* _WHAT YOU WILL DO_:
Select each line of the records below that contains the word "BANGLADESH", and copy those lines.

[Records excerpted from a collection]
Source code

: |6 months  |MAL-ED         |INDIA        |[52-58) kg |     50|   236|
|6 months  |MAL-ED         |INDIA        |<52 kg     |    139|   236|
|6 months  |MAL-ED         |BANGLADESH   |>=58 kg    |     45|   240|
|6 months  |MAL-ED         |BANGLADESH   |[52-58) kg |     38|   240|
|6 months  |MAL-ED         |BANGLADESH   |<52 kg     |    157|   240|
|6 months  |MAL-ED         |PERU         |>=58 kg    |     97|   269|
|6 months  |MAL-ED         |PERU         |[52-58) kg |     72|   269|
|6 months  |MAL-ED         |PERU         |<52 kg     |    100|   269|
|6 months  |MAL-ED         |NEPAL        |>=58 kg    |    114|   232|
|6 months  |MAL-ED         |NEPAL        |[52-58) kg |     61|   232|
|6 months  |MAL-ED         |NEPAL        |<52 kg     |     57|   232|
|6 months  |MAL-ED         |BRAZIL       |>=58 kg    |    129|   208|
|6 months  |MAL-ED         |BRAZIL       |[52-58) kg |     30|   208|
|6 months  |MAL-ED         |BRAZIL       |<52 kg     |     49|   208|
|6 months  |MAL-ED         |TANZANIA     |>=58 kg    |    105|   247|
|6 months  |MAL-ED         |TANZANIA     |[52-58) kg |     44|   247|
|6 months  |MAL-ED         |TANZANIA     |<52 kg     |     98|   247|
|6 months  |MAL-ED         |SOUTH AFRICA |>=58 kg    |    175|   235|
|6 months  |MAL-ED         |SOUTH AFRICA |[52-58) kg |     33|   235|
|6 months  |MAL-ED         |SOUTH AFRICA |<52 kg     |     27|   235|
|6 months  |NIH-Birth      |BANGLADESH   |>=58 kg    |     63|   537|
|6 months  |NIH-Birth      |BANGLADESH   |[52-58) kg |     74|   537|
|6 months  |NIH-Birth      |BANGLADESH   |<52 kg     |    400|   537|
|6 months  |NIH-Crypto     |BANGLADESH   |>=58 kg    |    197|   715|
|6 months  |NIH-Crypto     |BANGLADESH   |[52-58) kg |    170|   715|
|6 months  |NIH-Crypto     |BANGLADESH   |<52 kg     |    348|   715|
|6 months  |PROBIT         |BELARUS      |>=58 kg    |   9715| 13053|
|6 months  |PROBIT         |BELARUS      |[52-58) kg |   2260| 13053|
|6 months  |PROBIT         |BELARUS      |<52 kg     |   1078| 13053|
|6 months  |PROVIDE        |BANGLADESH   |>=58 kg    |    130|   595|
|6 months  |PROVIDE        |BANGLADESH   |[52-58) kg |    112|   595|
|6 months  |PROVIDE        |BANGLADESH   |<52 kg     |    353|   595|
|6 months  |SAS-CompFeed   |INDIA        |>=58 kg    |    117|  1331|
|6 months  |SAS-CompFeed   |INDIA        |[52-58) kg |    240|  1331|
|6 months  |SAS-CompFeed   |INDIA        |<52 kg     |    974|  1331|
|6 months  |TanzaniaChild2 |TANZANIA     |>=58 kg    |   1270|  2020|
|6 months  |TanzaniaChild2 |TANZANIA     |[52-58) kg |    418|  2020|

* _ANSWER TO THIS PROBLEM_:
|6 months  |MAL-ED         |BANGLADESH   |>=58 kg    |     45|   240|
|6 months  |MAL-ED         |BANGLADESH   |[52-58) kg |     38|   240|
|6 months  |MAL-ED         |BANGLADESH   |<52 kg     |    157|   240|
|6 months  |NIH-Birth      |BANGLADESH   |>=58 kg    |     63|   537|
|6 months  |NIH-Birth      |BANGLADESH   |[52-58) kg |     74|   537|
|6 months  |NIH-Birth      |BANGLADESH   |<52 kg     |    400|   537|
|6 months  |NIH-Crypto     |BANGLADESH   |>=58 kg    |    197|   715|
|6 months  |NIH-Crypto     |BANGLADESH   |[52-58) kg |    170|   715|
|6 months  |NIH-Crypto     |BANGLADESH   |<52 kg     |    348|   715|
|6 months  |PROVIDE        |BANGLADESH   |>=58 kg    |    130|   595|
|6 months  |PROVIDE        |BANGLADESH   |[52-58) kg |    112|   595|
|6 months  |PROVIDE        |BANGLADESH   |<52 kg     |    353|   595|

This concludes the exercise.